In an article Friday about the movement to rip down monuments and images in the wake of the violence in Charlottesville, Virginia, this month, the Times says the disputes have proliferated with “dizzying speed” and suggests that the left’s fervor has started to produce questionable results:
But since the violence in Charlottesville, Va., two weeks ago, the anger from the left over monuments and public images deemed racist, insensitive or inappropriate has quickly spread to statues of Christopher Columbus, the former Philadelphia tough cop Mayor Frank Rizzo, Boston’s landmark Faneuil Hall, a popular Chicago thoroughfare and even Maryland’s state song. An Asian-American sportscaster named Robert Lee was pulled from broadcasting a University of Virginia football game so as not to offend viewers.

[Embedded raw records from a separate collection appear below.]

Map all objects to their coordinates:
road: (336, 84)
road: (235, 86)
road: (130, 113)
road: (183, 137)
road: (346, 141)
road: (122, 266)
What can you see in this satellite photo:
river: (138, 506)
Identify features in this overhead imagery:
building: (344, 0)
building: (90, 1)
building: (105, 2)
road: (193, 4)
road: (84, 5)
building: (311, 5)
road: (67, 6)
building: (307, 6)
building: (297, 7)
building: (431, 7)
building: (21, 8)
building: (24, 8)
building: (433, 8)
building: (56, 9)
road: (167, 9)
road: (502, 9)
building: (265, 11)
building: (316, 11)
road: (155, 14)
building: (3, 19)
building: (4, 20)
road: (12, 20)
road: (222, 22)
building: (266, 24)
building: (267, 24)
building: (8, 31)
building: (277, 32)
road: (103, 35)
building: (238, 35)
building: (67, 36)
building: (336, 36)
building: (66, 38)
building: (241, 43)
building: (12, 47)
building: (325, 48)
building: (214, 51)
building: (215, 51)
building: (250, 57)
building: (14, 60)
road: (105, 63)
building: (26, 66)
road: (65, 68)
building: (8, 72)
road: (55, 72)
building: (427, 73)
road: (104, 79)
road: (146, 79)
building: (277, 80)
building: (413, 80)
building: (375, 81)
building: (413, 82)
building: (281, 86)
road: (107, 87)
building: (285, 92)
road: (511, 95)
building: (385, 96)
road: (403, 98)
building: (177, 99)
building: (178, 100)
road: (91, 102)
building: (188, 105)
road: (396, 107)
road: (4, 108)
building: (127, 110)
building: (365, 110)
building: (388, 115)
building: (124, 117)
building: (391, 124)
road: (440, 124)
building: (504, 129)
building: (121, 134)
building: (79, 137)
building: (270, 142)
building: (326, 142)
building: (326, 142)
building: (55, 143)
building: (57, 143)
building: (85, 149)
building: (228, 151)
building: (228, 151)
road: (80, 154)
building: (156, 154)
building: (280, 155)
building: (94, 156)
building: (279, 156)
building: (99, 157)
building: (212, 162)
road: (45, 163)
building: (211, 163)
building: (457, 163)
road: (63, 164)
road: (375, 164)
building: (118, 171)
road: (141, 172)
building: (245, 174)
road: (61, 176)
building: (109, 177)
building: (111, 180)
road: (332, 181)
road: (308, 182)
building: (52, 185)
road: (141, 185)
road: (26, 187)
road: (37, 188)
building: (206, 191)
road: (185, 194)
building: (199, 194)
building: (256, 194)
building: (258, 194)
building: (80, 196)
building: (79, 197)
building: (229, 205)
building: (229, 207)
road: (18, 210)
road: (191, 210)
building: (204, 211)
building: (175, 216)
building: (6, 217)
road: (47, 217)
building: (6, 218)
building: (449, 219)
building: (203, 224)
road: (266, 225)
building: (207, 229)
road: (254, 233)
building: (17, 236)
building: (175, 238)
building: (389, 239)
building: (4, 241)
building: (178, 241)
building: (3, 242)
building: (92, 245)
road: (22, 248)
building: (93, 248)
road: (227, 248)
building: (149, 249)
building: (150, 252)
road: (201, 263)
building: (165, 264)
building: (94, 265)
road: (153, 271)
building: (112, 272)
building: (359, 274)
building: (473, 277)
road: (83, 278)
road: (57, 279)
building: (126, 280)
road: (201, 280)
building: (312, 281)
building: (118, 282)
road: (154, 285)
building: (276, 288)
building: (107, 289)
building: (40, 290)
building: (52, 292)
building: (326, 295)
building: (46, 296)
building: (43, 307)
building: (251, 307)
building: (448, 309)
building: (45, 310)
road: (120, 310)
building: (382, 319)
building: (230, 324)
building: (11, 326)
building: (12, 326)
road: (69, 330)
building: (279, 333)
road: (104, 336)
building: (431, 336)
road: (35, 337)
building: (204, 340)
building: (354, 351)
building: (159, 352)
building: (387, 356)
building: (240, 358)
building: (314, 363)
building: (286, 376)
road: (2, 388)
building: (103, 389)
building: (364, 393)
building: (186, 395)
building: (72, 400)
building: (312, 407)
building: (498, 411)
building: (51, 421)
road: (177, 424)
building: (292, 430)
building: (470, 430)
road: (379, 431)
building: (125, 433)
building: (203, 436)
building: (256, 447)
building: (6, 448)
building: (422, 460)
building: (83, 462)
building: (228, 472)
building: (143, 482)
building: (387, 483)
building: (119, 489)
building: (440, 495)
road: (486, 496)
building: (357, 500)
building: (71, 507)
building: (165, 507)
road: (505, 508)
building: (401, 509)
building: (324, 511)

The article goes on to say that as the campaign moves past Confederate monuments, and begins to encompass a number of other grievances, “they have become to some an example of politically correct sentiments gone too far, with the potential to mobilize the right and alienate the center.”
When asked about the removal of statues this month at Trump Tower, Trump said:
George Washington was a slave owner. Was George Washington a slave owner? So will George Washington now lose his status? Are we going to now take statues to George Washington? How about Thomas Jefferson…are we going to take down his statue because he was a major slave owner?
While initially derided by some media commentators, Trump’s comments seem to be proving more and more accurate. Mayor Bill de Blasio has not ruled out removing a statue of Christopher Columbus in Columbus Circle near Central Park in the face of pressure from the left, while the Green Party’s 2016 vice presidential candidate Ajamu Baraka called for the removal of monuments to Washington and Jefferson.
Now, with Trump looking to be accurate in his assessment, some Democrats are getting nervous. The Times article cites Paul Begala, a Democratic strategist who warned that the Democrats are “driving straight into a trap Trump has set.”
“While I understand the pain those monuments cause,” Begala said, “I just think it in some ways dishonors the debate to allow Trump to hijack it.”
Begala and the Times’ apparent nervousness is supported by recent polls that show significant public opposition to the purging of the statues.
A recent Rasmussen report found that 90 percent were against the removal of Jefferson and Washington from public places. The Times itself notes that polling shows a majority of Americans favor keeping Confederate monuments, while it says support for changing street names and other symbols “falls off sharply.”